| Panier-colis pour les bénéficiaires (©DR). |
Cinq ans après l'adoption de la loi Garot en 2016, en ce début de l'année 2021, les acteurs du don alimentaire disposent enfin d'un recul suffisant et de données statistiques précises pour analyser la nature exacte de ce qui est sauvé des poubelles des supermarchés. Le paysage des banques alimentaires s'est profondément transformé, révélant une radiographie précise des invendus, entre produits essentiels à la santé et présence notable de la malbouffe. Ci-dessous un petit état des lieux de la composition de ces stocks au début de l'année 2021.
Une prédominance massive mais fragile des fruits et légumes
En ce début de l'année 2021, les produits frais se hissent au premier rang des invendus collectés en grande surface. Les fruits et légumes représentent à eux seuls près de 31 % du volume total des denrées récupérées par les associations. Ce chiffre s'explique par la nature ultra-périssable de ces aliments et par les critères esthétiques stricts de la grande distribution, qui retire des rayons les produits flétris ou hors gabarit. Si cette abondance permet d'apporter des vitamines indispensables aux bénéficiaires de l'aide alimentaire, elle constitue un défi logistique permanent : plus de 20 % de ces stocks de fruits et légumes arrivent dans les associations à un stade de maturité si avancé qu'ils doivent être triés et jetés dès la collecte.
Les produits sains du quotidien : le socle de l'épicerie et du frais
Au-delà des végétaux, les aliments dits « sains » ou de première nécessité forment le cœur rassurant des dons issus de la loi Garot. Les produits laitiers (yaourts, fromages, lait), très surveillés en raison de leur date limite de consommation (DLC), constituent environ 15 % des stocks récupérés. L'épicerie sèche de base, qui comprend le riz, les pâtes, les légumes secs et les conserves de poissons ou de légumes, représente quant à elle près de 25 % des volumes. Ces produits sains et stables sont les plus plébiscités par les bénévoles, car ils permettent de composer des paniers équilibrés et sont faciles à stocker et à distribuer sans rupture de la chaîne du froid.

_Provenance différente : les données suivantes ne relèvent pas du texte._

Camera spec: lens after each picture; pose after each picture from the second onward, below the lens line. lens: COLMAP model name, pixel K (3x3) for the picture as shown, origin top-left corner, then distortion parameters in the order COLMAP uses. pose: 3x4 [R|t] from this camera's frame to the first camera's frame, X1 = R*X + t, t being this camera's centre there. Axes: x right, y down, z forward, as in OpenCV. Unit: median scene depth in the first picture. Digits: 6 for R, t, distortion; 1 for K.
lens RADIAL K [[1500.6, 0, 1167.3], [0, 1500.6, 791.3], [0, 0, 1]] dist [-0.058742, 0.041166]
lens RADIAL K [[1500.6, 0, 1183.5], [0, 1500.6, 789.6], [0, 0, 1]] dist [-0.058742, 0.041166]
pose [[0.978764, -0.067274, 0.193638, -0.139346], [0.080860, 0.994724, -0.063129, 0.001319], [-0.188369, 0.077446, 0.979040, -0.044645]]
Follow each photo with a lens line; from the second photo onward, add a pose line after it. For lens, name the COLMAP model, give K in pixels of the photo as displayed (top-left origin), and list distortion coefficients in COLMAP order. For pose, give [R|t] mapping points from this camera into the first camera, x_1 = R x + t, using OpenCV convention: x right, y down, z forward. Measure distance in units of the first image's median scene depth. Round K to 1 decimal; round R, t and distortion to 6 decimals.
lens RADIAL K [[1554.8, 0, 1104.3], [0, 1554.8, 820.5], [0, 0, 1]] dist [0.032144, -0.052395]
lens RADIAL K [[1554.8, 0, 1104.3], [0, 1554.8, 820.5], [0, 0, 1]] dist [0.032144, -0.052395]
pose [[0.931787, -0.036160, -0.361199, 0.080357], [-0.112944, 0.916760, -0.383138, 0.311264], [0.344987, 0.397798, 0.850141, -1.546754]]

La part non négligeable de la malbouffe et des produits industriels
Le bilan des cinq ans de la loi Garot met également en lumière une réalité plus mitigée : les associations caritatives reçoivent d'importants volumes de produits ultratransformés et de « malbouffe ». Les plats cuisinés industriels, les pizzas surgelées et les snacks salés représentent environ 12 % des invendus. Plus marquant encore, les boissons sucrées (sodas, jus industriels) et les produits de la catégorie « plaisir » (biscuits, confiseries, viennoiseries de la veille) pèsent pour près de 10 % dans la balance des dons. Les supermarchés utilisent souvent le canal du don pour s'alléger de ces produits à forte marge dont les ventes ont été mal anticipées, obligeant les diététiciens des banques alimentaires à arbitrer pour ne pas déséquilibrer l'alimentation des populations précaires.
Une traçabilité renforcée à l'aube de la loi AGEC
En ce début d'année 2021, la composition de ces stocks s'apprête à devenir encore plus transparente grâce à l'entrée en vigueur progressive de la loi AGEC (Loi Anti-Gaspillage pour une Économie Circulaire), votée l'année dernière, en 2020. Cette législation prolonge l'élan de la loi Garot en imposant aux supermarchés une traçabilité rigoureuse et des plans de gestion de la qualité des dons. Les contrôles renforcés de la DGCCRF montrent qu'auparavant, certains magasins utilisaient le don pour défiscaliser des produits de mauvaise qualité. Désormais, l'accent est mis sur la valeur nutritionnelle des invendus, afin que la lutte contre le gaspillage s'aligne enfin avec les impératifs de la santé publique.